Jason Calhoun – introduction to an apology (Florabelle, 2021)

Lately I’ve been having these peculiar moments where I, for want of a better term, “flash back” to instances in my past, spurred on by some tenuous connection to things I’m doing at the time or things I’m thinking about. That’s probably an overstated way of saying “I have memories” but I’ll be in the middle of something and just have a remembrance of some event – school, university, childhood – that leaves me in a brief reverie before I move along.

I’m sure the semi-static existence here at the tail-end of lockdown has something to do with it, these retrospective flashes reaching back to more innocent times. There’s also something strangely comforting in the remembering, a simple pleasure in knowing the recall is still there, that memories of my past haven’t yet been completely lost to time.

If there’s a record that could articulate these synaptic snapshots, these cerebral postcards, the fleeting fragments dancing along the ganglia, it’s Calhoun’s ephemeral introduction to an apology. 

With half of the pieces here clocking in under two minutes much of the record passes in a pleasant blur of burbling synth tones and evaporitic electronica that vanishes quickly after it comes under perception. “speaking of platitudes” ambles in quaint and jovial little arpeggiations for little over a minute, only its coy, buzzing backfield providing a stable and purposeful momentum.

Similar quiet moments occur briefly in its precursor “you don’t get to see me as much as you’d like”, withdrawn in its clean and reductive synths, as well as sophomore beauty “hi jim” that trickles like a telephonic post-card. Delicate notes tumble, glitch tones bridging souls across waveforms and transceivers.

Outside of these glimpses we glean insight from the precious few tracks afforded a longer runtime. “blindsided by my own cowardice” uses the same established idiosyncratic electronic tones as its shorter fellows, but once its pathways start being considered and scrutinised longer than its contemporaries it suddenly transforms. The gentle musicality that blossoms is broadsided by a growing mass of insidious static, subducting the traces of pleasantry under a battery of chaotic and flustered radio fragments. Unavoidable reminders of current affairs that snap one back to reality, or startling revelations drummed up from forgotten events previously hidden by ignorance of the present.

The humming loop drones of late elongate “daytrip” find the record at its most indistinct, as though we are experiencing some broader moment condensed into a single holistic experience, feelings and motions compressed into a smear sound, a blur of detail recalled behind closed eyes.

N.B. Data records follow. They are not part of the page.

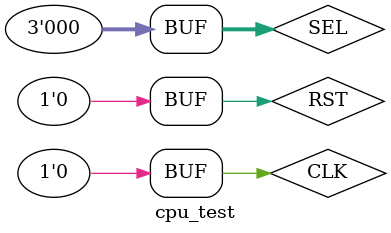
<source format=v>
`timescale 1ns / 1ps


module cpu_test;

	// Inputs
	reg RST;
	reg CLK;
	reg [2:0] SEL;

	// Outputs
	wire [7:0] LED;
	
	wire [31:0] dbg_inst;
	wire [31:0] dbg_a, dbg_b;
	wire [2:0] dbg_op;

	// Instantiate the Unit Under Test (UUT)
	experiment uut (
		.RST(RST), 
		.CLK(CLK), 
		.SEL(SEL), 
		.LED(LED),
		.dbg_inst(dbg_inst),
		.dbg_a(dbg_a),
		.dbg_b(dbg_b),
		.dbg_op(dbg_op)
	);

	initial begin
		// Initialize Inputs
		RST = 1;
		CLK = 0;
		SEL = 0;

		// Wait 100 ns for global reset to finish
		#100;
		RST = 0;
        
		// Add stimulus here
		CLK = 1;
		#100;
		CLK = 0;
		#100;
		CLK = 1;
		#100;
		CLK = 0;
		#100;
		CLK = 1;
		#100;
		CLK = 0;
		#100;
		CLK = 1;
		#100;
		CLK = 0;
		#100;
	end
      
endmodule


</source>
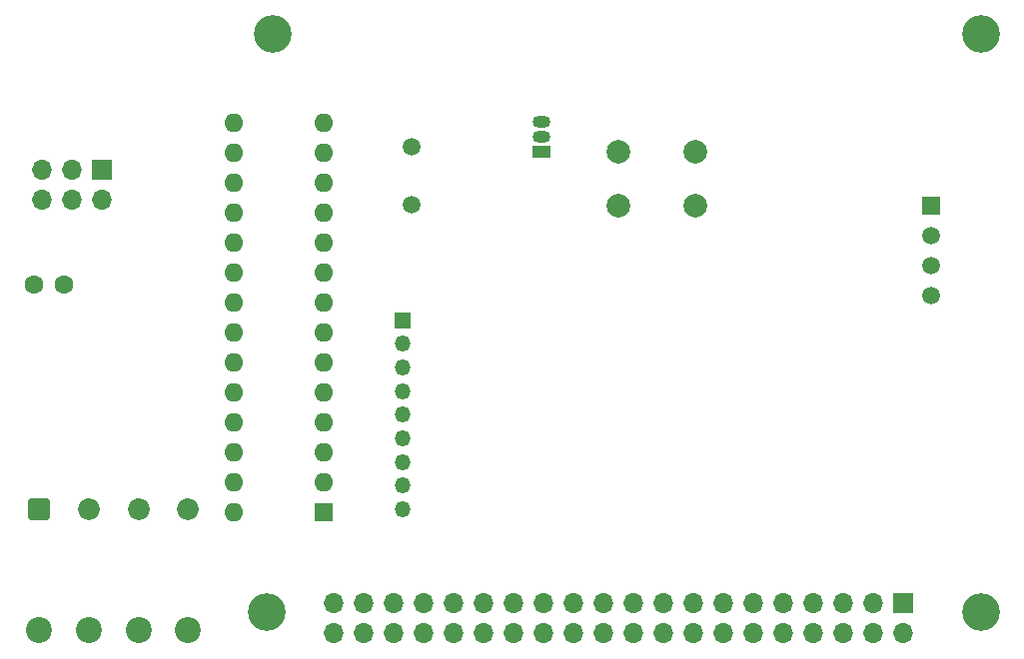
<source format=gbr>
%TF.GenerationSoftware,KiCad,Pcbnew,(6.0.7)*%
%TF.CreationDate,2023-01-16T15:03:51+03:00*%
%TF.ProjectId,Omarichet Sensor Shield 2,4f6d6172-6963-4686-9574-2053656e736f,rev?*%
%TF.SameCoordinates,Original*%
%TF.FileFunction,Soldermask,Bot*%
%TF.FilePolarity,Negative*%
%FSLAX46Y46*%
G04 Gerber Fmt 4.6, Leading zero omitted, Abs format (unit mm)*
G04 Created by KiCad (PCBNEW (6.0.7)) date 2023-01-16 15:03:51*
%MOMM*%
%LPD*%
G01*
G04 APERTURE LIST*
G04 Aperture macros list*
%AMRoundRect*
0 Rectangle with rounded corners*
0 $1 Rounding radius*
0 $2 $3 $4 $5 $6 $7 $8 $9 X,Y pos of 4 corners*
0 Add a 4 corners polygon primitive as box body*
4,1,4,$2,$3,$4,$5,$6,$7,$8,$9,$2,$3,0*
0 Add four circle primitives for the rounded corners*
1,1,$1+$1,$2,$3*
1,1,$1+$1,$4,$5*
1,1,$1+$1,$6,$7*
1,1,$1+$1,$8,$9*
0 Add four rect primitives between the rounded corners*
20,1,$1+$1,$2,$3,$4,$5,0*
20,1,$1+$1,$4,$5,$6,$7,0*
20,1,$1+$1,$6,$7,$8,$9,0*
20,1,$1+$1,$8,$9,$2,$3,0*%
G04 Aperture macros list end*
%ADD10R,1.350000X1.350000*%
%ADD11O,1.350000X1.350000*%
%ADD12C,3.200000*%
%ADD13C,1.600000*%
%ADD14C,2.000000*%
%ADD15R,1.500000X1.050000*%
%ADD16O,1.500000X1.050000*%
%ADD17C,1.500000*%
%ADD18R,1.600000X1.600000*%
%ADD19O,1.600000X1.600000*%
%ADD20C,2.200000*%
%ADD21RoundRect,0.250000X-0.675000X-0.675000X0.675000X-0.675000X0.675000X0.675000X-0.675000X0.675000X0*%
%ADD22C,1.850000*%
%ADD23R,1.500000X1.500000*%
%ADD24R,1.700000X1.700000*%
%ADD25O,1.700000X1.700000*%
G04 APERTURE END LIST*
D10*
%TO.C,J3*%
X136840000Y-98810000D03*
D11*
X136840000Y-100810000D03*
X136840000Y-102810000D03*
X136840000Y-104810000D03*
X136840000Y-106810000D03*
X136840000Y-108810000D03*
X136840000Y-110810000D03*
X136840000Y-112810000D03*
X136840000Y-114810000D03*
%TD*%
D12*
%TO.C,H4*%
X185840000Y-74560000D03*
%TD*%
%TO.C,H1*%
X185840000Y-123560000D03*
%TD*%
%TO.C,H3*%
X125840000Y-74560000D03*
%TD*%
D13*
%TO.C,R8*%
X105570000Y-95810000D03*
X108110000Y-95810000D03*
%TD*%
D14*
%TO.C,SW1*%
X161590000Y-84560000D03*
X155090000Y-84560000D03*
X155090000Y-89060000D03*
X161590000Y-89060000D03*
%TD*%
D15*
%TO.C,Q1*%
X148590000Y-84560000D03*
D16*
X148590000Y-83290000D03*
X148590000Y-82020000D03*
%TD*%
D17*
%TO.C,Y1*%
X137590000Y-84110000D03*
X137590000Y-88990000D03*
%TD*%
D18*
%TO.C,U5*%
X130140000Y-115060000D03*
D19*
X130140000Y-112520000D03*
X130140000Y-109980000D03*
X130140000Y-107440000D03*
X130140000Y-104900000D03*
X130140000Y-102360000D03*
X130140000Y-99820000D03*
X130140000Y-97280000D03*
X130140000Y-94740000D03*
X130140000Y-92200000D03*
X130140000Y-89660000D03*
X130140000Y-87120000D03*
X130140000Y-84580000D03*
X130140000Y-82040000D03*
X122520000Y-82040000D03*
X122520000Y-84580000D03*
X122520000Y-87120000D03*
X122520000Y-89660000D03*
X122520000Y-92200000D03*
X122520000Y-94740000D03*
X122520000Y-97280000D03*
X122520000Y-99820000D03*
X122520000Y-102360000D03*
X122520000Y-104900000D03*
X122520000Y-107440000D03*
X122520000Y-109980000D03*
X122520000Y-112520000D03*
X122520000Y-115060000D03*
%TD*%
D12*
%TO.C,H2*%
X125340000Y-123560000D03*
%TD*%
D20*
%TO.C,J2*%
X118640000Y-125070000D03*
X114440000Y-125070000D03*
X106040000Y-125070000D03*
X110240000Y-125070000D03*
D21*
X106040000Y-114870000D03*
D22*
X110240000Y-114870000D03*
X114440000Y-114870000D03*
X118640000Y-114870000D03*
%TD*%
D23*
%TO.C,U4*%
X181590000Y-89060000D03*
D17*
X181590000Y-91600000D03*
X181590000Y-94140000D03*
X181590000Y-96680000D03*
%TD*%
D24*
%TO.C,J4*%
X111340000Y-86060000D03*
D25*
X111340000Y-88600000D03*
X108800000Y-86060000D03*
X108800000Y-88600000D03*
X106260000Y-86060000D03*
X106260000Y-88600000D03*
%TD*%
D24*
%TO.C,J1*%
X179210000Y-122810000D03*
D25*
X179210000Y-125350000D03*
X176670000Y-122810000D03*
X176670000Y-125350000D03*
X174130000Y-122810000D03*
X174130000Y-125350000D03*
X171590000Y-122810000D03*
X171590000Y-125350000D03*
X169050000Y-122810000D03*
X169050000Y-125350000D03*
X166510000Y-122810000D03*
X166510000Y-125350000D03*
X163970000Y-122810000D03*
X163970000Y-125350000D03*
X161430000Y-122810000D03*
X161430000Y-125350000D03*
X158890000Y-122810000D03*
X158890000Y-125350000D03*
X156350000Y-122810000D03*
X156350000Y-125350000D03*
X153810000Y-122810000D03*
X153810000Y-125350000D03*
X151270000Y-122810000D03*
X151270000Y-125350000D03*
X148730000Y-122810000D03*
X148730000Y-125350000D03*
X146190000Y-122810000D03*
X146190000Y-125350000D03*
X143650000Y-122810000D03*
X143650000Y-125350000D03*
X141110000Y-122810000D03*
X141110000Y-125350000D03*
X138570000Y-122810000D03*
X138570000Y-125350000D03*
X136030000Y-122810000D03*
X136030000Y-125350000D03*
X133490000Y-122810000D03*
X133490000Y-125350000D03*
X130950000Y-122810000D03*
X130950000Y-125350000D03*
%TD*%
M02*

</source>
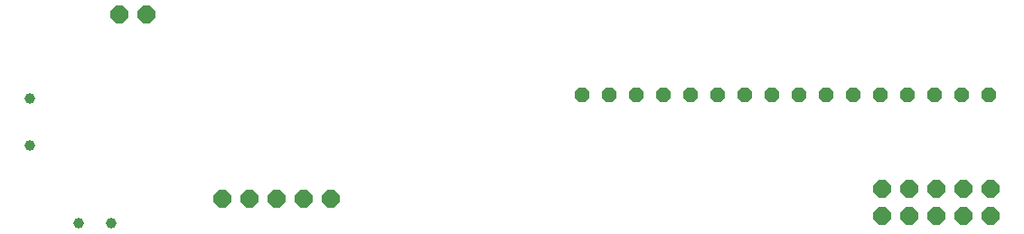
<source format=gbs>
G75*
G70*
%OFA0B0*%
%FSLAX24Y24*%
%IPPOS*%
%LPD*%
%AMOC8*
5,1,8,0,0,1.08239X$1,22.5*
%
%ADD10C,0.0394*%
%ADD11OC8,0.0560*%
%ADD12OC8,0.0640*%
D10*
X005661Y004951D03*
X006842Y004951D03*
X003854Y007822D03*
X003854Y009554D03*
D11*
X024228Y009670D03*
X025228Y009670D03*
X026228Y009670D03*
X027228Y009670D03*
X028228Y009670D03*
X029228Y009670D03*
X030228Y009670D03*
X031228Y009670D03*
X032228Y009670D03*
X033228Y009670D03*
X034228Y009670D03*
X035228Y009670D03*
X036228Y009670D03*
X037228Y009670D03*
X038228Y009670D03*
X039228Y009670D03*
D12*
X039278Y006220D03*
X038278Y006220D03*
X037278Y006220D03*
X036278Y006220D03*
X035278Y006220D03*
X035278Y005220D03*
X036278Y005220D03*
X037278Y005220D03*
X038278Y005220D03*
X039278Y005220D03*
X014948Y005864D03*
X013948Y005864D03*
X012948Y005864D03*
X011948Y005864D03*
X010948Y005864D03*
X008151Y012651D03*
X007151Y012651D03*
M02*

</source>
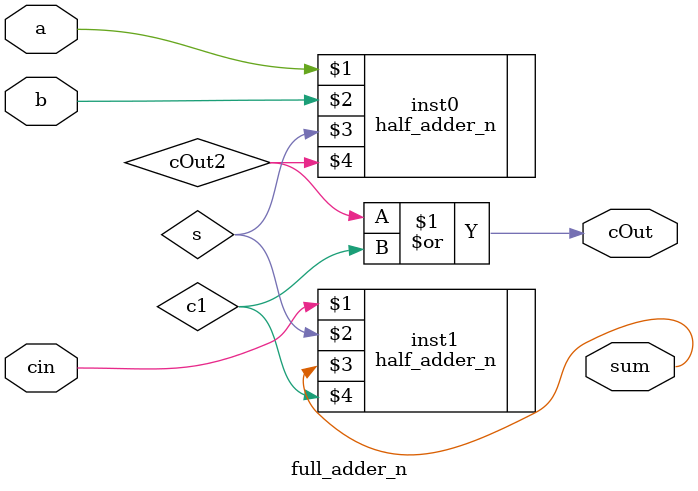
<source format=sv>

module full_adder_n(
 input logic a,b,cin,
 output logic sum,cOut
);

logic cOut2,c1,s;
half_adder_n inst0(a,b,s,cOut2);
half_adder_n inst1(cin,s,sum,c1);

assign cOut = cOut2 | c1 ;
endmodule

</source>
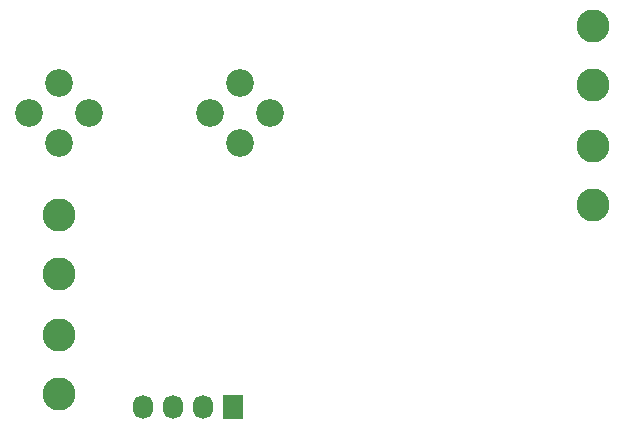
<source format=gbs>
%TF.GenerationSoftware,KiCad,Pcbnew,4.0.1-2.fc23-product*%
%TF.CreationDate,2015-12-31T19:29:04+01:00*%
%TF.ProjectId,sunpowered,73756E706F77657265642E6B69636164,rev?*%
%TF.FileFunction,Soldermask,Bot*%
%FSLAX46Y46*%
G04 Gerber Fmt 4.6, Leading zero omitted, Abs format (unit mm)*
G04 Created by KiCad (PCBNEW 4.0.1-2.fc23-product) date Thu 31 Dec 2015 19:29:04 CET*
%MOMM*%
G01*
G04 APERTURE LIST*
%ADD10C,0.100000*%
%ADD11C,2.794000*%
%ADD12C,2.349500*%
%ADD13R,1.727200X2.032000*%
%ADD14O,1.727200X2.032000*%
G04 APERTURE END LIST*
D10*
D11*
X108712000Y-109768000D03*
X108712000Y-114768000D03*
X108712000Y-124928000D03*
X108712000Y-119928000D03*
D12*
X121452640Y-101092000D03*
X126532640Y-101092000D03*
X111213900Y-101092000D03*
X106133900Y-101092000D03*
X123992640Y-98552000D03*
X123992640Y-103632000D03*
X108673900Y-98552000D03*
X108673900Y-103632000D03*
D11*
X153924000Y-108926000D03*
X153924000Y-103926000D03*
X153924000Y-93766000D03*
X153924000Y-98766000D03*
D13*
X123444000Y-125984000D03*
D14*
X120904000Y-125984000D03*
X118364000Y-125984000D03*
X115824000Y-125984000D03*
M02*

</source>
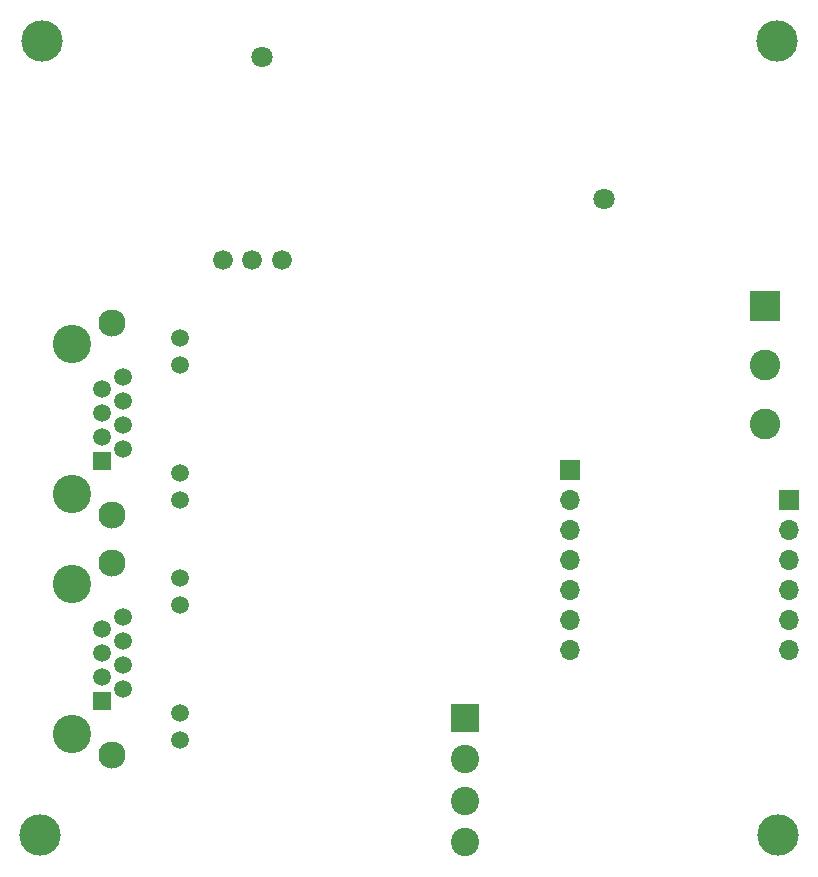
<source format=gbr>
%TF.GenerationSoftware,KiCad,Pcbnew,7.0.9*%
%TF.CreationDate,2024-04-08T21:40:24-04:00*%
%TF.ProjectId,WIRED-NAU7802-board-revB1,57495245-442d-44e4-9155-373830322d62,Rev B1*%
%TF.SameCoordinates,Original*%
%TF.FileFunction,Soldermask,Bot*%
%TF.FilePolarity,Negative*%
%FSLAX46Y46*%
G04 Gerber Fmt 4.6, Leading zero omitted, Abs format (unit mm)*
G04 Created by KiCad (PCBNEW 7.0.9) date 2024-04-08 21:40:24*
%MOMM*%
%LPD*%
G01*
G04 APERTURE LIST*
%ADD10C,3.250000*%
%ADD11R,1.500000X1.500000*%
%ADD12C,1.500000*%
%ADD13C,2.300000*%
%ADD14C,1.680000*%
%ADD15C,1.800000*%
%ADD16R,2.600000X2.600000*%
%ADD17C,2.600000*%
%ADD18C,3.500000*%
%ADD19R,1.700000X1.700000*%
%ADD20O,1.700000X1.700000*%
%ADD21R,2.400000X2.400000*%
%ADD22C,2.400000*%
G04 APERTURE END LIST*
D10*
%TO.C,J6*%
X127258000Y-96522000D03*
X127258000Y-109222000D03*
D11*
X129798000Y-106432000D03*
D12*
X131578000Y-105416000D03*
X129798000Y-104400000D03*
X131578000Y-103384000D03*
X129798000Y-102368000D03*
X131578000Y-101352000D03*
X129798000Y-100336000D03*
X131578000Y-99320000D03*
X136398000Y-109732000D03*
X136398000Y-107442000D03*
X136398000Y-98302000D03*
X136398000Y-96012000D03*
D13*
X130688000Y-111002000D03*
X130688000Y-94742000D03*
%TD*%
D10*
%TO.C,J4*%
X127258000Y-116842000D03*
X127258000Y-129542000D03*
D11*
X129798000Y-126752000D03*
D12*
X131578000Y-125736000D03*
X129798000Y-124720000D03*
X131578000Y-123704000D03*
X129798000Y-122688000D03*
X131578000Y-121672000D03*
X129798000Y-120656000D03*
X131578000Y-119640000D03*
X136398000Y-130052000D03*
X136398000Y-127762000D03*
X136398000Y-118622000D03*
X136398000Y-116332000D03*
D13*
X130688000Y-131322000D03*
X130688000Y-115062000D03*
%TD*%
D14*
%TO.C,IC1*%
X140044000Y-89436000D03*
X142544000Y-89436000D03*
X145044000Y-89436000D03*
D15*
X143344000Y-72236000D03*
X172344000Y-84236000D03*
%TD*%
D16*
%TO.C,J5*%
X185928000Y-93298000D03*
D17*
X185928000Y-98298000D03*
X185928000Y-103298000D03*
%TD*%
D18*
%TO.C,H2*%
X186944000Y-70866000D03*
%TD*%
D19*
%TO.C,J3*%
X187960000Y-109728000D03*
D20*
X187960000Y-112268000D03*
X187960000Y-114808000D03*
X187960000Y-117348000D03*
X187960000Y-119888000D03*
X187960000Y-122428000D03*
%TD*%
D18*
%TO.C,H3*%
X187076000Y-138084000D03*
%TD*%
D19*
%TO.C,J2*%
X169418000Y-107183000D03*
D20*
X169418000Y-109723000D03*
X169418000Y-112263000D03*
X169418000Y-114803000D03*
X169418000Y-117343000D03*
X169418000Y-119883000D03*
X169418000Y-122423000D03*
%TD*%
D18*
%TO.C,H1*%
X124714000Y-70866000D03*
%TD*%
%TO.C,H4*%
X124592000Y-138084000D03*
%TD*%
D21*
%TO.C,J1*%
X160528000Y-128184000D03*
D22*
X160528000Y-131684000D03*
X160528000Y-135184000D03*
X160528000Y-138684000D03*
%TD*%
M02*

</source>
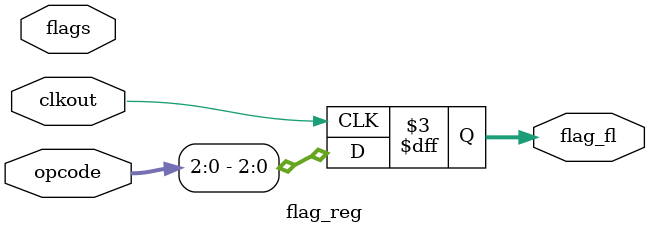
<source format=v>

module flag_reg(opcode,flags,flag_fl,clkout);
input [7:0] opcode;
input clkout;
reg[31:0] reg_flag;
output reg[2:0] flag_fl;
input [31:0] flags;
always @(posedge clkout) begin
reg_flag <= flags;
flag_fl<=opcode[2:0];
end
endmodule

</source>
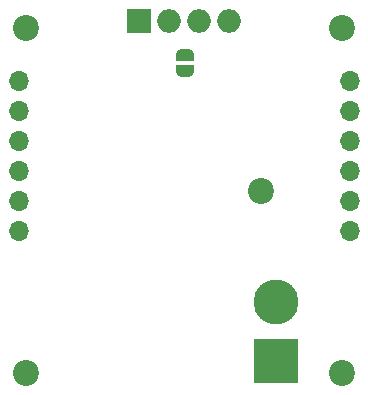
<source format=gbs>
G04 #@! TF.GenerationSoftware,KiCad,Pcbnew,7.0.1*
G04 #@! TF.CreationDate,2023-08-13T10:25:55+02:00*
G04 #@! TF.ProjectId,voltmeter,766f6c74-6d65-4746-9572-2e6b69636164,3*
G04 #@! TF.SameCoordinates,Original*
G04 #@! TF.FileFunction,Soldermask,Bot*
G04 #@! TF.FilePolarity,Negative*
%FSLAX46Y46*%
G04 Gerber Fmt 4.6, Leading zero omitted, Abs format (unit mm)*
G04 Created by KiCad (PCBNEW 7.0.1) date 2023-08-13 10:25:55*
%MOMM*%
%LPD*%
G01*
G04 APERTURE LIST*
G04 Aperture macros list*
%AMFreePoly0*
4,1,19,0.500000,-0.750000,0.000000,-0.750000,0.000000,-0.744911,-0.071157,-0.744911,-0.207708,-0.704816,-0.327430,-0.627875,-0.420627,-0.520320,-0.479746,-0.390866,-0.500000,-0.250000,-0.500000,0.250000,-0.479746,0.390866,-0.420627,0.520320,-0.327430,0.627875,-0.207708,0.704816,-0.071157,0.744911,0.000000,0.744911,0.000000,0.750000,0.500000,0.750000,0.500000,-0.750000,0.500000,-0.750000,
$1*%
%AMFreePoly1*
4,1,19,0.000000,0.744911,0.071157,0.744911,0.207708,0.704816,0.327430,0.627875,0.420627,0.520320,0.479746,0.390866,0.500000,0.250000,0.500000,-0.250000,0.479746,-0.390866,0.420627,-0.520320,0.327430,-0.627875,0.207708,-0.704816,0.071157,-0.744911,0.000000,-0.744911,0.000000,-0.750000,-0.500000,-0.750000,-0.500000,0.750000,0.000000,0.750000,0.000000,0.744911,0.000000,0.744911,
$1*%
G04 Aperture macros list end*
%ADD10R,3.800000X3.800000*%
%ADD11C,3.800000*%
%ADD12C,2.200000*%
%ADD13R,2.000000X2.000000*%
%ADD14O,2.000000X2.000000*%
%ADD15O,1.700000X1.700000*%
%ADD16FreePoly0,270.000000*%
%ADD17FreePoly1,270.000000*%
G04 APERTURE END LIST*
D10*
X106450000Y-80275000D03*
D11*
X106450000Y-75275000D03*
D12*
X112000000Y-81225000D03*
X85300000Y-52075000D03*
X105150000Y-65887500D03*
D13*
X94840000Y-51425000D03*
D14*
X97380000Y-51425000D03*
D15*
X84650000Y-56505000D03*
X84650000Y-59045000D03*
X84650000Y-61585000D03*
X84650000Y-64125000D03*
X84650000Y-66665000D03*
X84650000Y-69205000D03*
X112650000Y-69205000D03*
X112650000Y-66665000D03*
X112650000Y-64125000D03*
X112650000Y-61585000D03*
X112650000Y-59045000D03*
X112650000Y-56505000D03*
D14*
X99920000Y-51425000D03*
X102460000Y-51425000D03*
D12*
X85300000Y-81225000D03*
X112000000Y-52075000D03*
D16*
X98700000Y-54350000D03*
D17*
X98700000Y-55650000D03*
M02*

</source>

And then there’s closer “not ready to leave”. Tired, hesitant, reluctant. We can hear that night has already set in through the gentle chirrups and rustling field recordings, serenading the softly unwinding chords that drip in resignation, slowing to a crawl as the inevitable end of these fine moments draws in. That placid continuum of nature overtakes and replaces, or rather perhaps allows us to hang our human memories off its sonic stasis, where heard in reverse our fond recollections bubble back to the surface prompted by its aural anchorage.

Retrospective flits don’t necessarily mean anything inherently, but the past – our past – is emplaced within personal contexts both current and historical. To recall nights out with friends, days on the beach, mischievous schoolground shenanigans, are to be backdropped against current circumstance and the increasing distance from carefree youth. But that doesn’t mean that the fun has to be left in the past, or that I can’t reminisce whilst brushing my teeth.